Thursday, January 24, 2008
An old and dear friend of mine, Trevor, started reading Sweetnicks some months back and has made a bunch of my recipes since then. He has also developed his own love of cooking, and has sent me a few of his own recipes to try out. I hadn't tried any of them yet, and I promised him I was making one of them tonight. So with The Husband home for dinner tonight, I thought it was a perfect opportunity to try Trevor's Ragu Bolognese. It sure sounded like a good plan, until I printed out the recipe and started skimming the directions, jumping to the bottom where it says something about 1-1/2 hours ... and it was 5:45 pm. Ooops. This weekend, Trevor, I promise!

But now what? I jumped on AllRecipes site and started skimming their Top 20 Recipes section and spied a recipe for Sicilian Spaghetti. I had all the ingredients on hand, and it was quick to put together. Plan B.

The Neighbors had an appointment tonight, so The Girlfriend was joining us for dinner. Mid-recipe, she comes into the kitchen and says, "Miss Cate, when you make me my sandwich, can you make sure to put mayo on it? Because I like mayo." To which I responded, "That's good to know, but we're having spaghetti tonight. Is that ok?" Luckily she smiled, quickly nodded and ran away to go back to playing with Nicholas. Bullet successfully dodged... little kid meltdowns at dinner time are never fun.

Flashforward to the dinner table and both kids are inhaling their pasta. Not only are they unknowingly eating anchovies, they're also eating whole wheat pasta (love Barilla's!). The only change I made was to drizzle a little bit of extra virgin olive oil over the pasta at the end, and I'd do that next time too, perhaps even a little bit more. Without it, the pasta would have been way too dry. If you're looking for a pasta with a sauce, this is not the pasta to choose.

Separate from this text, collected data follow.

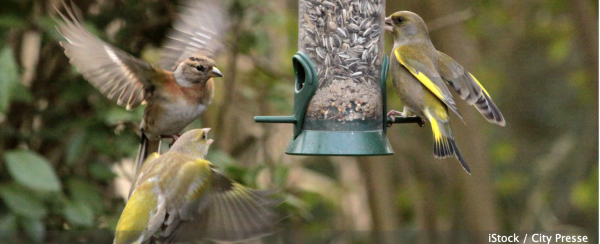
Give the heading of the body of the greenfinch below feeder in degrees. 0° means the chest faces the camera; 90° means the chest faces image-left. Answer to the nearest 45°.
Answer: approximately 225°

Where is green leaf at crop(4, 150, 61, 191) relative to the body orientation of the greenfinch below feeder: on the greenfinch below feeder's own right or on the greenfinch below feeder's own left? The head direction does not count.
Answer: on the greenfinch below feeder's own left

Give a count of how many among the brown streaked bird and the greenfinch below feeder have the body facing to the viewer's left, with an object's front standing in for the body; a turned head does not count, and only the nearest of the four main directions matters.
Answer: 0

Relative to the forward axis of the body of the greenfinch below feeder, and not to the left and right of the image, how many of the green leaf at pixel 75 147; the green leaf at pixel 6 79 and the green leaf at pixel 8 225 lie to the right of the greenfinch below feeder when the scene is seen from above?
0

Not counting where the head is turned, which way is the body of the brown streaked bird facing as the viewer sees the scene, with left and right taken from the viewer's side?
facing the viewer and to the right of the viewer

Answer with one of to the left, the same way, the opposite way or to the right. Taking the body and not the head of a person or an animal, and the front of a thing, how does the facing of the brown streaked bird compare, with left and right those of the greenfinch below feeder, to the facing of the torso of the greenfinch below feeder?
to the right

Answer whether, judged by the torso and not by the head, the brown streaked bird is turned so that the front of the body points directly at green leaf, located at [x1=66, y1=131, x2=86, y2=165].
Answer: no

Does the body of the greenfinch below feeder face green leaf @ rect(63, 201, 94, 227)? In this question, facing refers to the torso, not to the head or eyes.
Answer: no
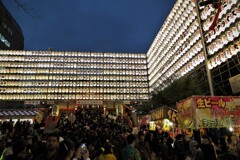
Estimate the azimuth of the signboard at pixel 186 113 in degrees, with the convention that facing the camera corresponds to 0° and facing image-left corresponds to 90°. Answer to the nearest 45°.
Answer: approximately 45°

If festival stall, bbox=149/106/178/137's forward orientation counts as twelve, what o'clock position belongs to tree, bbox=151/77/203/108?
The tree is roughly at 5 o'clock from the festival stall.

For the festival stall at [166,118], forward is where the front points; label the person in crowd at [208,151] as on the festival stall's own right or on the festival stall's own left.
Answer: on the festival stall's own left

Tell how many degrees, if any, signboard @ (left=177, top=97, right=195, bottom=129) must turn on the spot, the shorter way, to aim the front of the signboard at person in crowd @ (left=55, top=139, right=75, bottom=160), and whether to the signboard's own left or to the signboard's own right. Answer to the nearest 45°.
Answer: approximately 45° to the signboard's own left

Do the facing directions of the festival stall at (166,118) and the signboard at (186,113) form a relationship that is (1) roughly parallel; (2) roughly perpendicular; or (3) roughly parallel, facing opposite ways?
roughly parallel

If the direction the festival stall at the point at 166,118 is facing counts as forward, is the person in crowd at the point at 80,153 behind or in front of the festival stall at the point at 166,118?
in front

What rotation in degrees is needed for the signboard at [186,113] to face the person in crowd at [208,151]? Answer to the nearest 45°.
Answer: approximately 45° to its left

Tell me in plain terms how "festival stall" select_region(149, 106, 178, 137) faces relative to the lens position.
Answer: facing the viewer and to the left of the viewer

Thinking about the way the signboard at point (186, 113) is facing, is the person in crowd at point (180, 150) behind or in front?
in front

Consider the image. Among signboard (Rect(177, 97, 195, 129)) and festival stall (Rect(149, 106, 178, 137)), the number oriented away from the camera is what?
0

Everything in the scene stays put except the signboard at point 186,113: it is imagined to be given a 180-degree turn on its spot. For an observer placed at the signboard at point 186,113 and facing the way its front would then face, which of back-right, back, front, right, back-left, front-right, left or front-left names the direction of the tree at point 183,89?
front-left
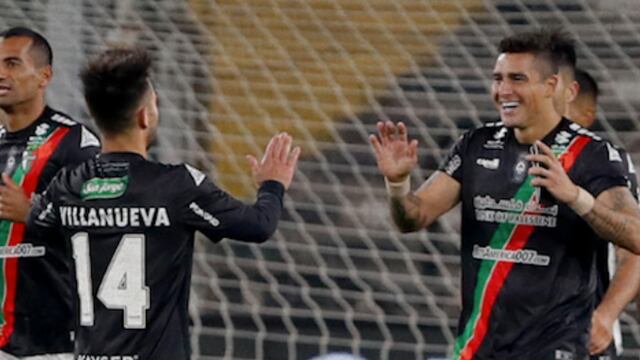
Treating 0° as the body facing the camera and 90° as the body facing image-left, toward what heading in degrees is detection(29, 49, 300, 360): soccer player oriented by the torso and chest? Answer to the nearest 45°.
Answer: approximately 225°

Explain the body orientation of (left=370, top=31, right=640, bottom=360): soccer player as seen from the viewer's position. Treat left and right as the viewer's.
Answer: facing the viewer and to the left of the viewer

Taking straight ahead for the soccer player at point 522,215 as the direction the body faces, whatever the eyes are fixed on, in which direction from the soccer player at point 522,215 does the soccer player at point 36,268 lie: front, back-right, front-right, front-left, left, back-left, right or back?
front-right

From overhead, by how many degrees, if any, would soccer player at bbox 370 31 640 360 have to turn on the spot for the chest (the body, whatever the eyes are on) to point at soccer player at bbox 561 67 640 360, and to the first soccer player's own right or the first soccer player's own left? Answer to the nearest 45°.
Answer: approximately 180°

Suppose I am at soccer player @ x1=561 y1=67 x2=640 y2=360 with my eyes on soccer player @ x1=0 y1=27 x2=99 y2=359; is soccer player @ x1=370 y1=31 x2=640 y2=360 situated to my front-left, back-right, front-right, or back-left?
front-left

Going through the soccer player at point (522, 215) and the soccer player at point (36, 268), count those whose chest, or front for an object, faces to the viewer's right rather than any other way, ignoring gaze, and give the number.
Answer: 0

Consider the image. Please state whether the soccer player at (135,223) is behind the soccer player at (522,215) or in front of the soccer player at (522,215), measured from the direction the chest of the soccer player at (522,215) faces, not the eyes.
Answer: in front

Dinner crisis averted, kids happy and well-fed with a healthy dinner, and I managed to save an unneeded trip to the grocery store. My work here is done.

Sicilian Spaghetti
Recipe courtesy of Simon, AllRecipes
8 servings

1 pound spaghetti
4 tablespoons olive oil (I used more at the end to make the pasta a little less dry)
3 cloves garlic, crushed
1 (2 ounce) can anchovy fillets, chopped (I promise you won't be able to taste these in the finished dish)
1 cup fine bread crumbs
1 cup chopped fresh parsley
ground black pepper to taste
4 tablespoons freshly grated Parmesan cheese

Bring a large pot of lightly salted water to a boil. Add pasta and cook for 8 to 10 minutes or until al dente; drain. Meanwhile, in a medium skillet, heat olive oil over medium heat and add garlic and anchovies to cook for about 2 minutes; stir constantly. Stir in breadcrumbs and turn off heat. Add parsley and black ground pepper; mix together. Toss anchovy sauce with hot pasta and sprinkle with cheese; serve.